University of Hawaiʻi
Gwen Jacobs, (808) 956-5767
Director of Cyberinfrastructure, Information Technology Services
Posted: May 5, 2016

Piihonua bridge on the Big Island
Piihonua bridge on the Big Island

Link to video and sound (details below): http://bit.ly/1rYq9lt

Increasing population, changing land use practices and issues relating to climate change are contributing to growing concerns over water quality and quantity in Hawai‘i.  To help the state address this critical issue, the National Science Foundation has awarded $20M to the University of Hawaiʻi to do a five-year, groundbreaking study of water sustainability issues through a collaboration called ‘Ike Wai. 
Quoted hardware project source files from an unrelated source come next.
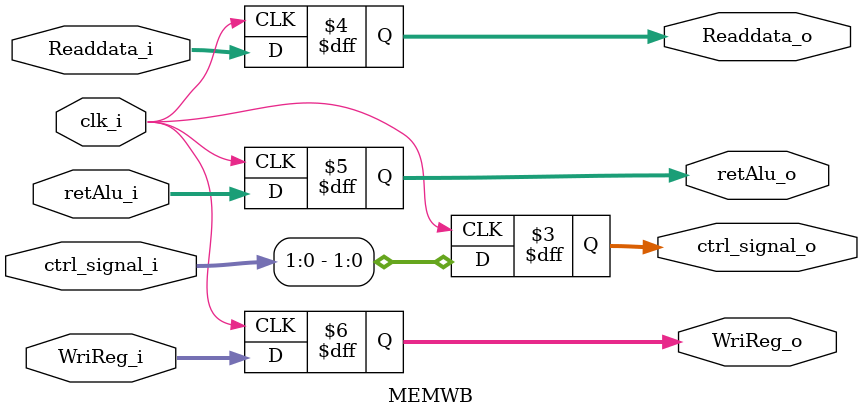
<source format=v>
module MEMWB( clk_i, ctrl_signal_i, Readdata_i, retAlu_i, WriReg_i, ctrl_signal_o, Readdata_o, retAlu_o, WriReg_o);
     
//I/O ports
input          clk_i;
input  [6:0] ctrl_signal_i;
input  [32-1:0] Readdata_i;
input  [32-1:0] retAlu_i;
input  [4:0] WriReg_i;


output reg  [1:0] ctrl_signal_o;
output reg  [32-1:0] Readdata_o;
output reg  [32-1:0] retAlu_o;
output reg  [4:0] WriReg_o;
//Main function
always @(posedge clk_i) begin
    ctrl_signal_o <=ctrl_signal_i[1:0];
	Readdata_o <= Readdata_i;
	retAlu_o <=retAlu_i;
	WriReg_o <=WriReg_i;
end
	
//Initial Memory Contents
initial begin
	ctrl_signal_o<=2'b0;
	Readdata_o<=32'b0;
	retAlu_o<=32'b0;
	WriReg_o <=5'b0;
end
endmodule

</source>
The project name ‘Ike Wai symbolizes knowledge (‘ike) of water (wai) which informs values, policies and practices for managing this resource. The ‘Ike Wai program assembles UH, state and federal agencies and community partners to address critical gaps in the understanding of Hawai‘i’s water supply that limit decision making, planning and crisis responses. The project spans geophysics, microbiology, cyberinfrastructure, data modeling, indigenous knowledge and economic forecasting and pairs university scientists in partnerships with state and federal agencies and community groups.

 ‘Ike Wai will impact every citizen and business in the state, as it gives Hawai‘i policy makers the ability to make data-driven, community informed decisions about the future of water in Hawai‘i,” said UH Principle Investigator, Gwen Jacobs. “This exciting partnership will link cutting edge research directly to community needs to secure a sustainable water future for Hawai‘i and its neighbors in the Pacific.”

The overall goal of ‘Ike Wai is that new data on groundwater flow, sustainable yield and economic impact will help communities and state decision makers preserve Hawai‘i’s water resources for the future. ‘Ike Wai also incorporates important educational and cultural goals. New degree programs at the University of Hawai‘i at Hilo and new training programs at the University of Hawai‘i at Mānoa will produce a new generation of big data scientists and data analytics professionals in Hawai‘i. A collaboration with UH Mānoa’s Hawai‘inuiākea School of Hawaiian Knowledge will imbue the ‘Ike Wai project with traditional understandings and values based in Hawaiian water management practices.

 “This is a compelling example of how the University of Hawai‘i is helping Hawai‘i and the world through our unique strengths and partnerships," said UH President David Lassner.  "It also exemplifies how we synthesize cutting edge research, education and traditional Hawaiian knowledge to address critical community issues, including through the utilization of modern cyberinfrastructure and data science."

 “Our ancestors had a sophisticated understanding of water sustainability practices,” said Gregory Chun, ‘Ike Wai team leader and Hawai‘inuiākea faculty member.  “‘Ike Wai will inform the state’s water policy and practices with new data and models and through the integration of traditional knowledge and values concerning this most precious of resources.”

ABOUT ‘IKE WAI:  ‘Ike Wai is a collaboration between the University of Hawai‘i, Hawaii State Departments of Health and Land and Natural Resources, Honolulu Board of Water Supply, Hawai‘i County Department of Water Supply, U.S. Geological Survey and community partners to create a data driven, sustainable water future for the state of Hawai‘i and its Pacific neighbors.  For more information see:  http: hawaii.edu/epscor/

LINK TO VIDEO AND SOUND: http://bit.ly/1rYq9lt

B-roll: (1:15)

9 shots of spring water in Pearl City


David Lassner, President, University of Hawai‘i (:11)

“This is a large $20-million dollar project with huge economic impact, intellectual impact and community impact across the entire state for the next five years.”

David Lassner, President, University of Hawai‘i(:18)

“Water really is life.  What we are doing here is applying the brainpower of the university, the wisdom of cultural practitioners and applying modern scientific techniques of big data, high performance computing and scientific visualization to bring insights that will benefit the people of Hawai‘i for years to come.”

Gregory Chun, Associate Specialist, Social Science Research Institute and Hawai‘inuiākea School of Hawaiian Knowledge, UH Mānoa (:12)

“‘We recognize there is a lot to learn from our ancestors about their understanding about the water resources.  They were extremely adept at observing nature’s cycles and the elements.”